Kids—and some adults, expect children’s ministry leaders to offer some type of snack during their ministry time. What used to be an occasional treat or a tasty party extra is now practically a must-have in some children’s ministries. Of course most kids want snacks and treats—just ask them. But what about teachers? For many reasons, some teachers are bucking this “trend” in ministry and I can’t say that I entirely blame them. As a children’s ministry veteran, I can see both sides of this issue. Maybe some discussion on the subject will help us all decide what’s best for our churches and ministries. The question is: to treat or not to treat? I’ve collected some thoughts from various children’s leaders that I know.
Why Some Choose to Treat
- Kids are hungry. “We have a lot of ‘bus’ kids and I’m not sure some of these families feed kids before they send them to church. I feel compelled to provide them with something.” -Annette H.
- It fills in a time gap. “We always have time at the end of service and I don’t mind.”
- I like doing food crafts. “I like getting creative with snacks because I teach young kids. They love it.” -Rachel K.
- All the other teachers feed their kids. “I give kids treats because the other classes do. I’m not a fan but one of my parents complained that one kid got something and the other one didn’t.” -Jeremy R.
- It’s our fellowship time. “I actually like snack time because it’s the only time we get to really slow down and be with the kids. It’s kind of our fellowship time.” -Vita R.
Why Some Don’t Like Giving Treats
- People forget this is an extra. “I gave up on treats because none of the parents wanted to help and my kids acted terrible during snack time. I really just stopped doing it.” Rick H.
- Food shouldn’t be a reward. “I have personal issues with food so it kind of influenced me, I guess. I like rewarding the kids with stickers or bible bucks, not food. We have food at parties but any other time.” Becka D.
- It’s too time-consuming and/or expensive to buy treats every week. “Kids weren’t happy with cookies and juice boxes. They wanted nachos and cheese and the list goes on. I couldn’t spend my budget on food.” Liz Y.

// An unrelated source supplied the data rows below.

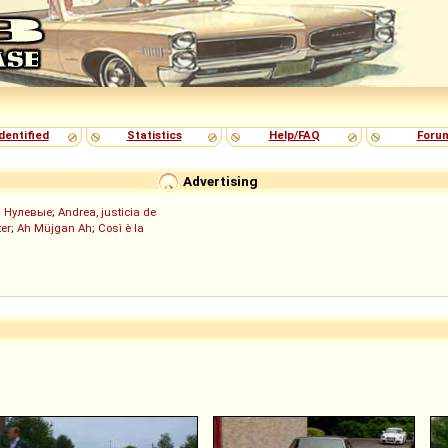
dentified
Statistics
Help/FAQ
Foru
Advertising
;
Нулевые
;
Andrea, justicia de
er
;
Ah Müjgan Ah
;
Così è la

- I have kids who have good allergies. “I’m nervous about giving kids food. Some of mine have food allergies so we don’t do treats.” Anna K.
- It’s too messy. “I’m short handed on volunteers and the mess after a snack is too much to handle. I don’t have a cleaning crew–just me!” Missy O.
So what’s the bottom line? If I were in a quandary over treating or not treating, I’d be looking at this list. Every ministry is different but these leaders made some pretty good points. Most of the time during my work in churches, I did provide snacks. The reason being because we did do a lot of outreach ministry and new families often visited, many of these were poor. It can get to you at times, feeling unappreciated but it’s good to remember the words of Christ, “If you have done this for the least of these, you have done it unto me.” If you do decide to quit serving treats, it might be a good idea to talk to other teachers. This kind of policy works best when everyone is on board.